Task item ▸ Determine the number of lines in the listing below that hold the word "down". Write the number alone.

Given data ▸
===============

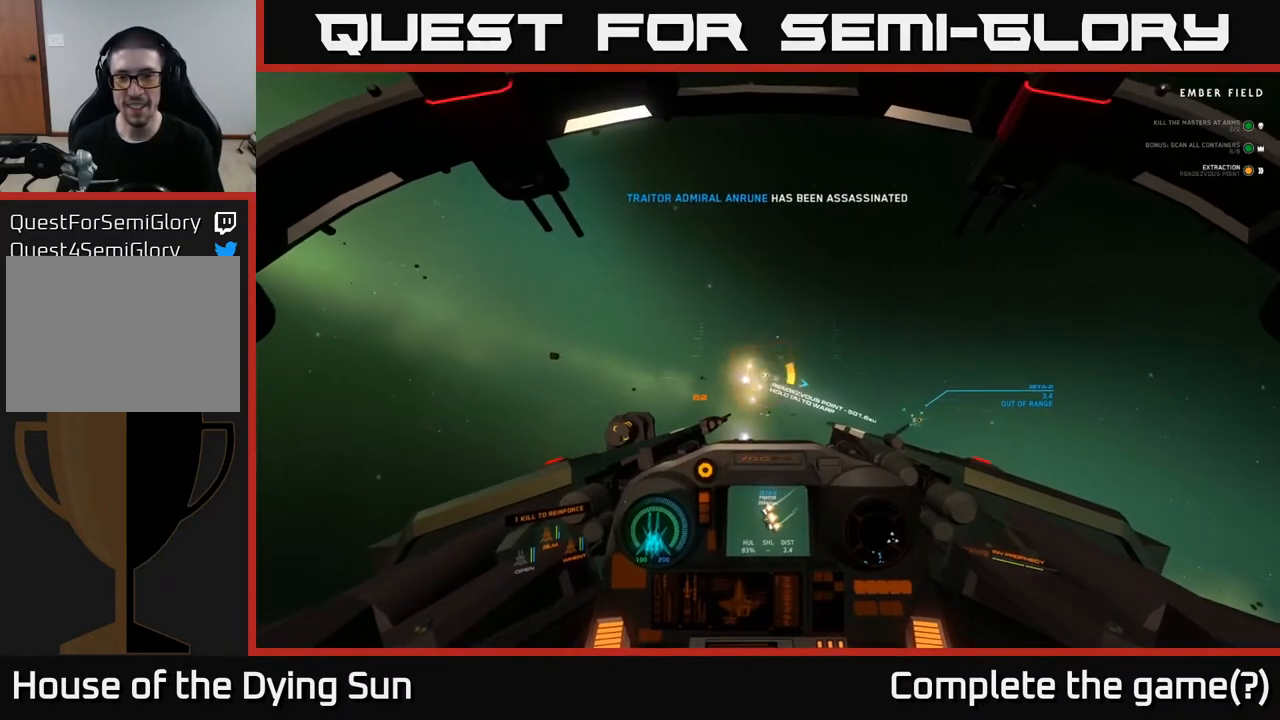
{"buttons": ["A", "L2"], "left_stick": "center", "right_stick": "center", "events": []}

===============

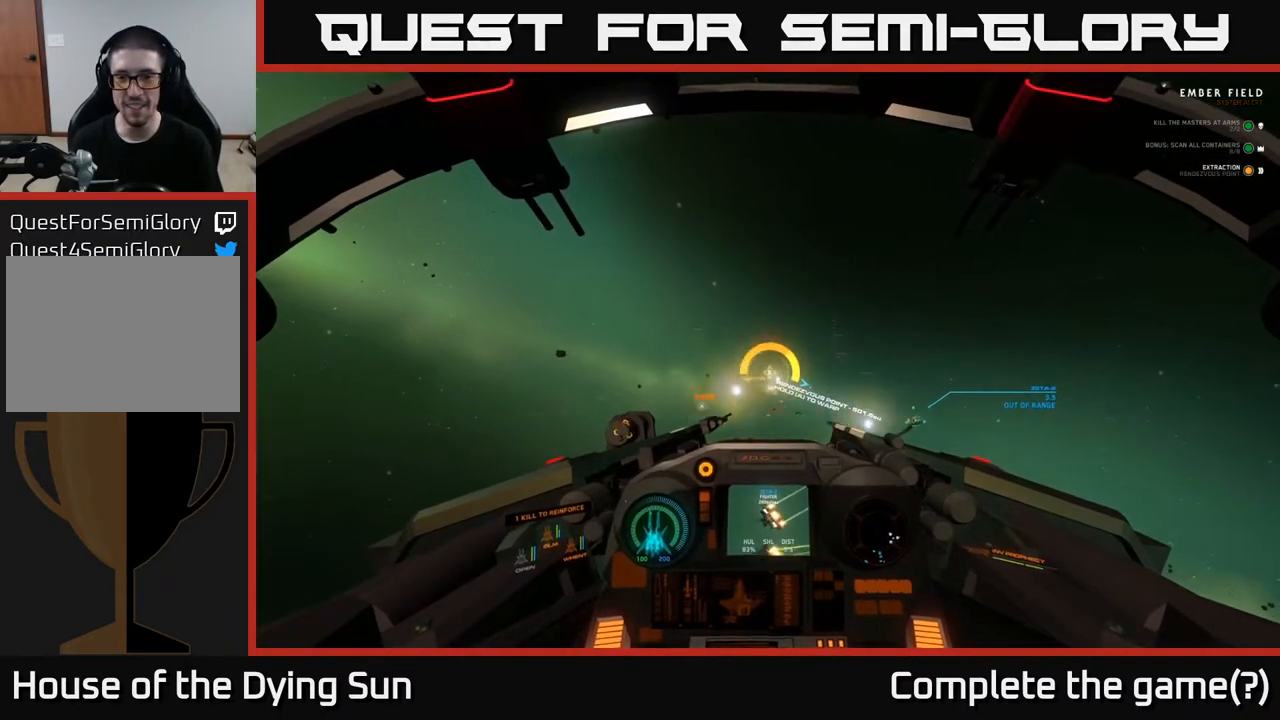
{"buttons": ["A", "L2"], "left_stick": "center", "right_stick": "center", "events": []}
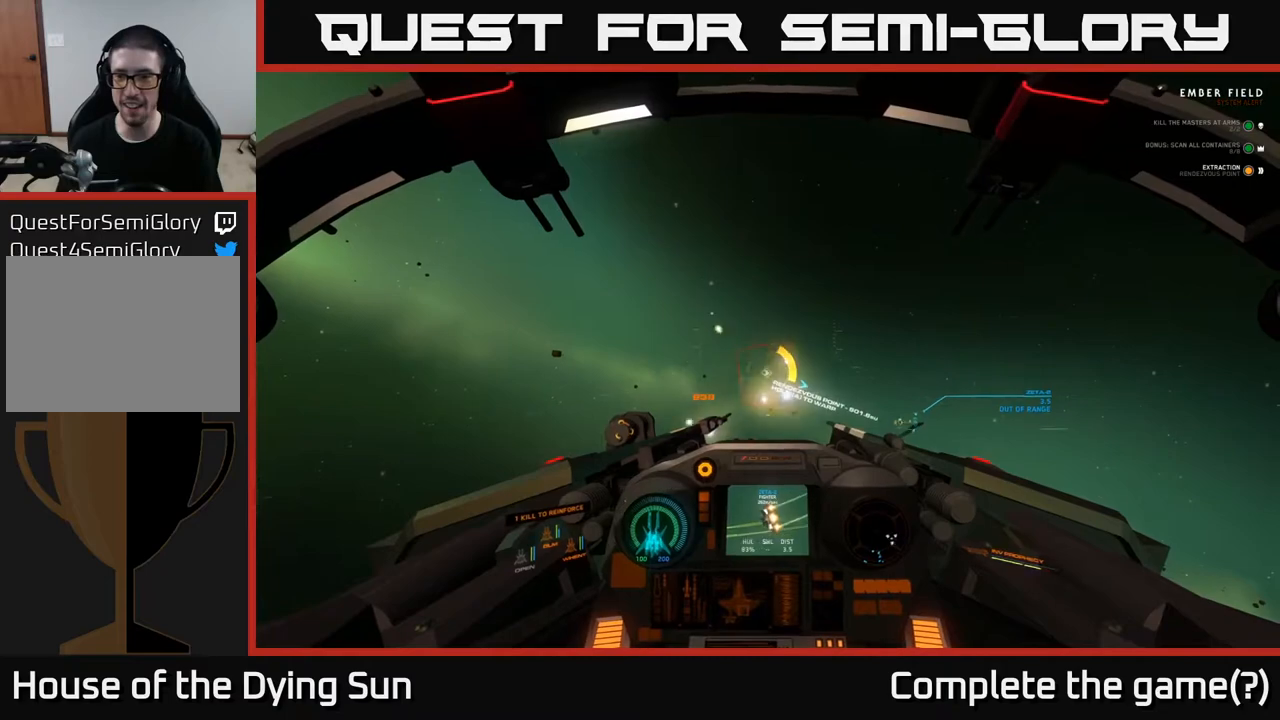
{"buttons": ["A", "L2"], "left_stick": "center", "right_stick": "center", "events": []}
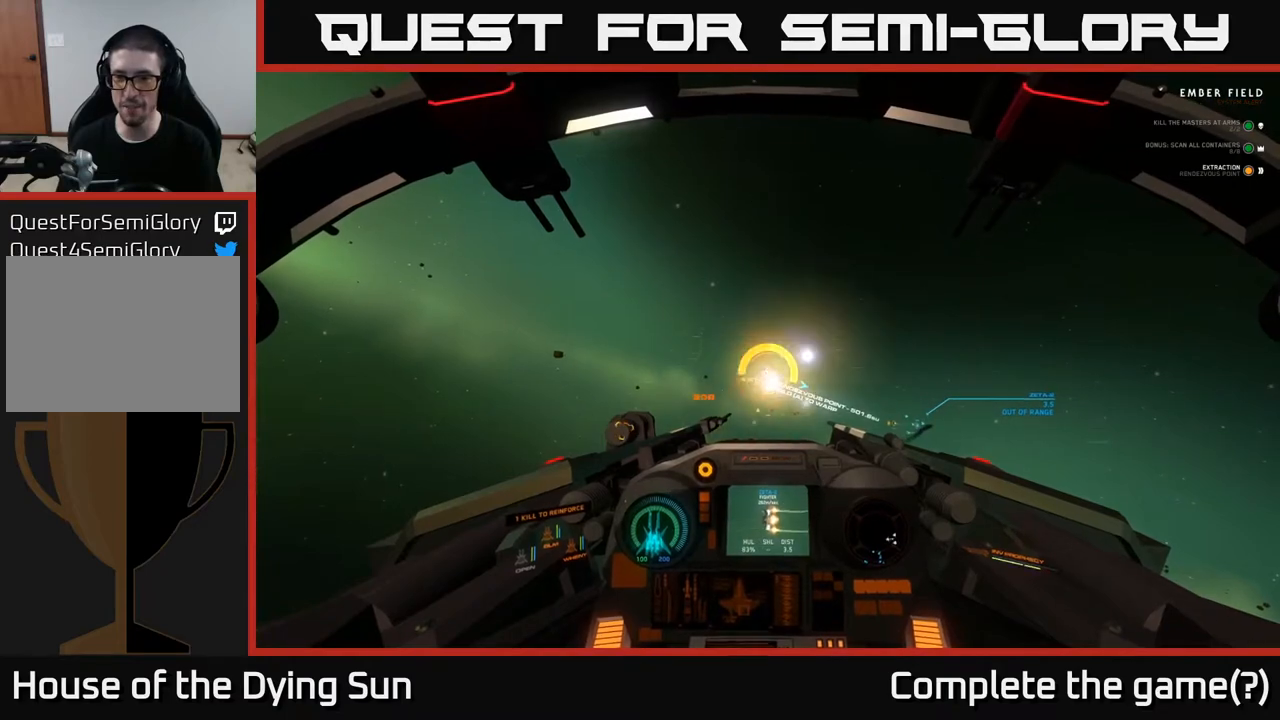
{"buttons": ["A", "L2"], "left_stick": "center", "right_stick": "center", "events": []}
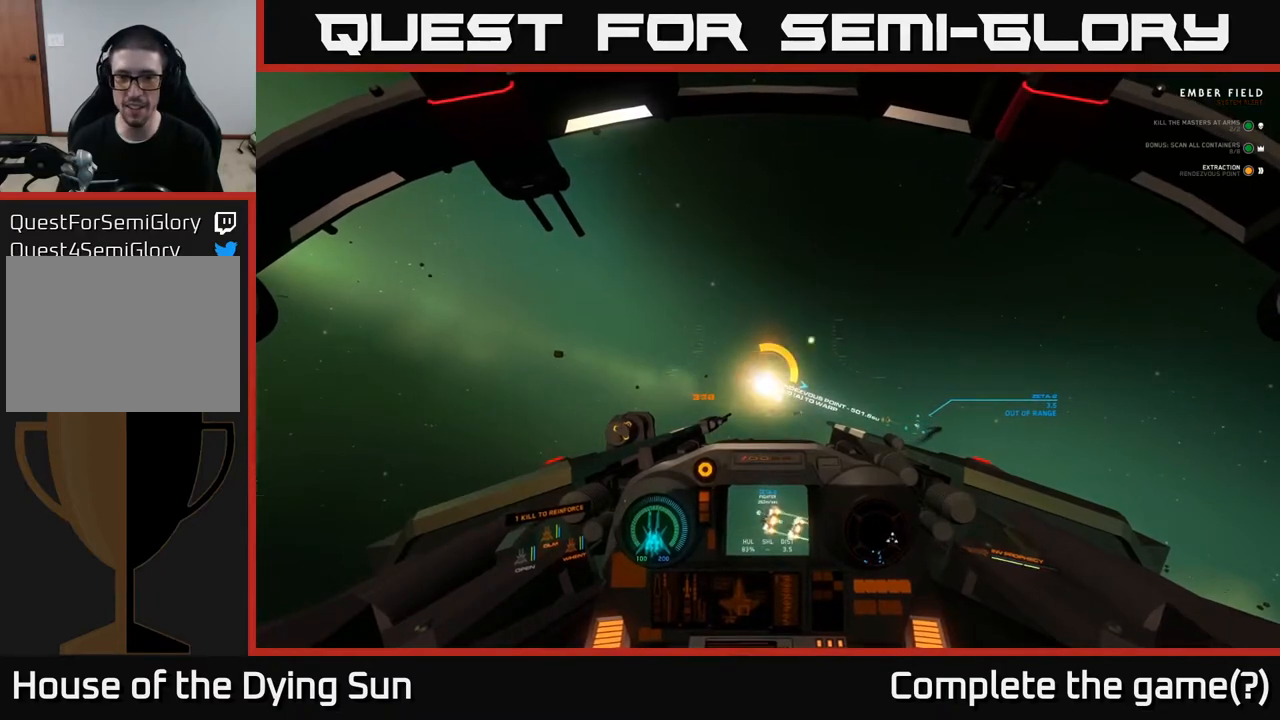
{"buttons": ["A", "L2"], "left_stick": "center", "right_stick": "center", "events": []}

===============

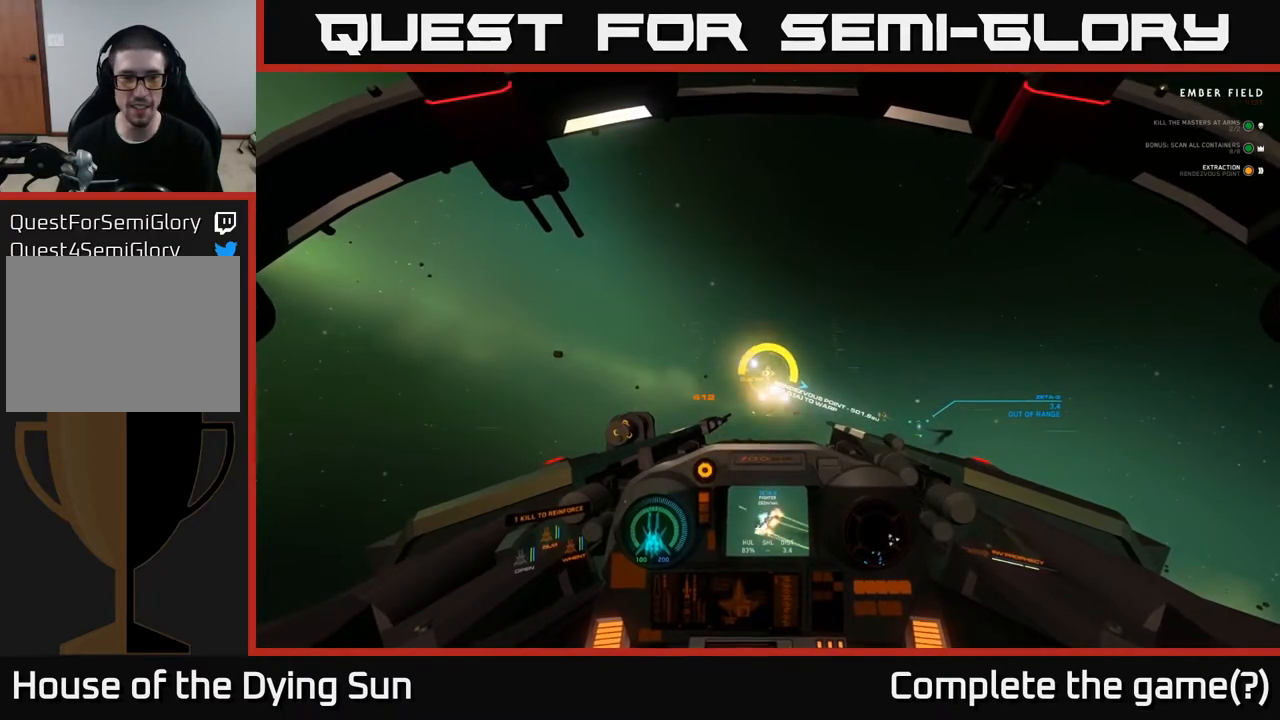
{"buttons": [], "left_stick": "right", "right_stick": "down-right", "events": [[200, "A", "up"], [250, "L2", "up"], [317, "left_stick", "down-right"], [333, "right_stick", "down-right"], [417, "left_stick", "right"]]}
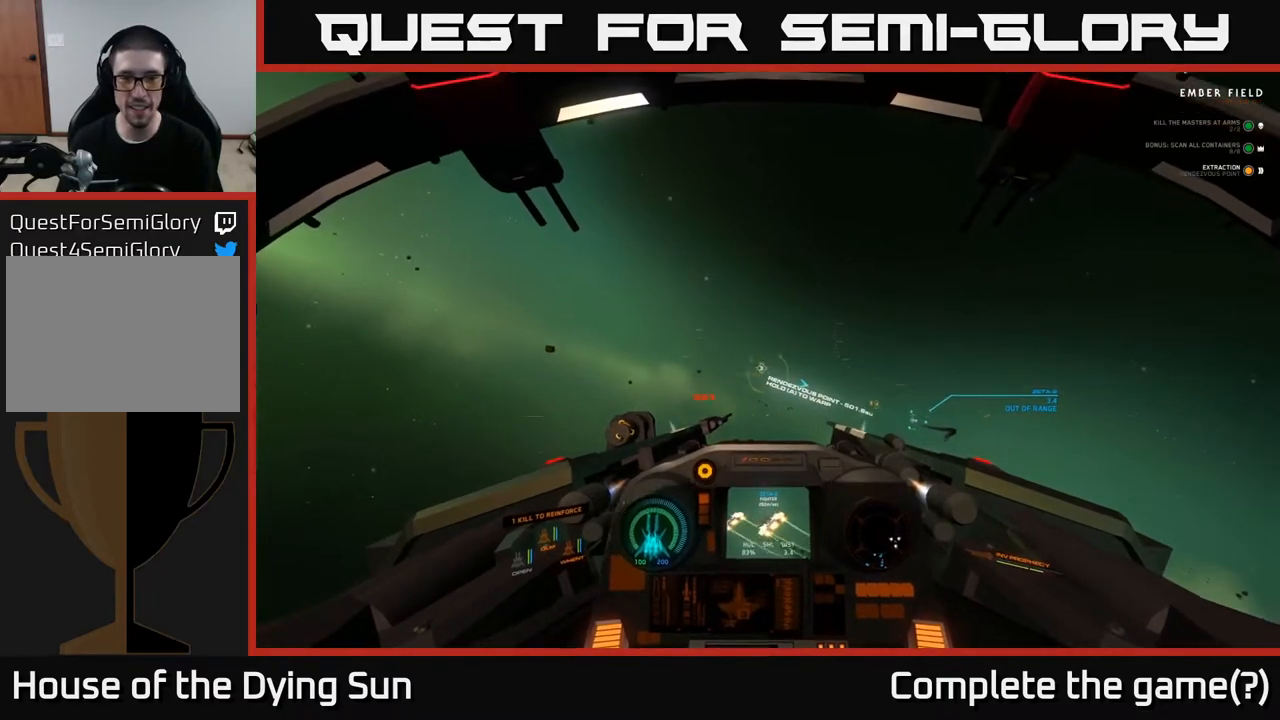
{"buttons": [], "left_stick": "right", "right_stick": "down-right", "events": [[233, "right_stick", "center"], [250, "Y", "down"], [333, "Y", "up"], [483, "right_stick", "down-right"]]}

===============

Result ▸ 2